Task item → Reproduce the records verbatim, starting at the beginning of the records and ending with the line that contains "dist [-0.000042, -0.005929]", both included.

Records supplied →
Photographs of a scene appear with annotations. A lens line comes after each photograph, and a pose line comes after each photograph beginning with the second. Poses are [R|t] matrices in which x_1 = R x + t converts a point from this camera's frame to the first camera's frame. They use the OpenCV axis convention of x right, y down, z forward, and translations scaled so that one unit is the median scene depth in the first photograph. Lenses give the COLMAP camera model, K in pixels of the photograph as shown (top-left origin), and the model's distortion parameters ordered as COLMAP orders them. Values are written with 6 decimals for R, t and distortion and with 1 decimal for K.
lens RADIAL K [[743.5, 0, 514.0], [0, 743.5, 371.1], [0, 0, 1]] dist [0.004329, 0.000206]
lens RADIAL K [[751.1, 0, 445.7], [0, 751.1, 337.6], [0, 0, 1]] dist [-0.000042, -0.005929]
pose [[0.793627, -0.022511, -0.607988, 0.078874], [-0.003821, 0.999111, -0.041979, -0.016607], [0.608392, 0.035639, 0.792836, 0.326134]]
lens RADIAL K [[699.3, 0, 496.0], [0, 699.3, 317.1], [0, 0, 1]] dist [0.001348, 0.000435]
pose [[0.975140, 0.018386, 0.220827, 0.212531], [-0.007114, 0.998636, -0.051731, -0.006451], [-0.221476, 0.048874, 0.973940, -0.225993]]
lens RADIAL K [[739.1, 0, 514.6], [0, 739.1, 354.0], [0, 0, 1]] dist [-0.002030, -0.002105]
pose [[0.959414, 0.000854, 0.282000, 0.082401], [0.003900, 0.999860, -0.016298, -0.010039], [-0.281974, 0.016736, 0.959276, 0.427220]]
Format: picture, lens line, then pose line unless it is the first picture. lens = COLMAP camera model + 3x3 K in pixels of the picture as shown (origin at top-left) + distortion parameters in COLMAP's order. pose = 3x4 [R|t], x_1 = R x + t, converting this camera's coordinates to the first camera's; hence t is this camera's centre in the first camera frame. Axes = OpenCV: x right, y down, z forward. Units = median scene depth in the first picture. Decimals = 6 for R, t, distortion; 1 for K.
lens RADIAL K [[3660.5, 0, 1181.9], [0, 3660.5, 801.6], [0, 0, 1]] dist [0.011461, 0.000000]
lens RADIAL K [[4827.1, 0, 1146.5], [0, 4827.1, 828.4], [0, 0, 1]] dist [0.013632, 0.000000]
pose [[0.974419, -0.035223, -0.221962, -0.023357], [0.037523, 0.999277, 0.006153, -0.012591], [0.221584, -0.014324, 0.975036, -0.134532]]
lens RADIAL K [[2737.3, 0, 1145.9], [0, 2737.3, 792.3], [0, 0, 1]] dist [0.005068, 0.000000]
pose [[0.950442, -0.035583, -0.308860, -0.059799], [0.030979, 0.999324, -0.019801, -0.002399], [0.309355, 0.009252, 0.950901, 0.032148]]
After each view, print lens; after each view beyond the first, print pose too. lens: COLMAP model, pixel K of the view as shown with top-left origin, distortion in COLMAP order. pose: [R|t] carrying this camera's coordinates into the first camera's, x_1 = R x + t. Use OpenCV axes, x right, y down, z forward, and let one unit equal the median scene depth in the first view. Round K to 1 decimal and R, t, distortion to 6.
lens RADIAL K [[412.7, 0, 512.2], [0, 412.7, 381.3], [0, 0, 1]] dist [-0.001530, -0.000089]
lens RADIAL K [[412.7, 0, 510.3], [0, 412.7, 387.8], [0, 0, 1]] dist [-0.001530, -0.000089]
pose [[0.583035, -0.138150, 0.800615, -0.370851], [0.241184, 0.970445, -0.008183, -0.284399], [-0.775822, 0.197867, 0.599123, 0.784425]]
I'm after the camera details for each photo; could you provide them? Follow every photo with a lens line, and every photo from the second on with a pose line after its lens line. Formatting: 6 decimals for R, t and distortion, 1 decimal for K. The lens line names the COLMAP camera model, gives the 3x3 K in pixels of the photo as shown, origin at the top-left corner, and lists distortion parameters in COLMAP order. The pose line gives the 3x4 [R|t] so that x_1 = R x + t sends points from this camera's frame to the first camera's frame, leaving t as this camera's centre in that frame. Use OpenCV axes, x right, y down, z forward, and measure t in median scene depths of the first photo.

Completed exercise →
Photographs of a scene appear with annotations. A lens line comes after each photograph, and a pose line comes after each photograph beginning with the second. Poses are [R|t] matrices in which x_1 = R x + t converts a point from this camera's frame to the first camera's frame. They use the OpenCV axis convention of x right, y down, z forward, and translations scaled so that one unit is the median scene depth in the first photograph. Lenses give the COLMAP camera model, K in pixels of the photograph as shown (top-left origin), and the model's distortion parameters ordered as COLMAP orders them. Values are written with 6 decimals for R, t and distortion and with 1 decimal for K.
lens RADIAL K [[743.5, 0, 514.0], [0, 743.5, 371.1], [0, 0, 1]] dist [0.004329, 0.000206]
lens RADIAL K [[751.1, 0, 445.7], [0, 751.1, 337.6], [0, 0, 1]] dist [-0.000042, -0.005929]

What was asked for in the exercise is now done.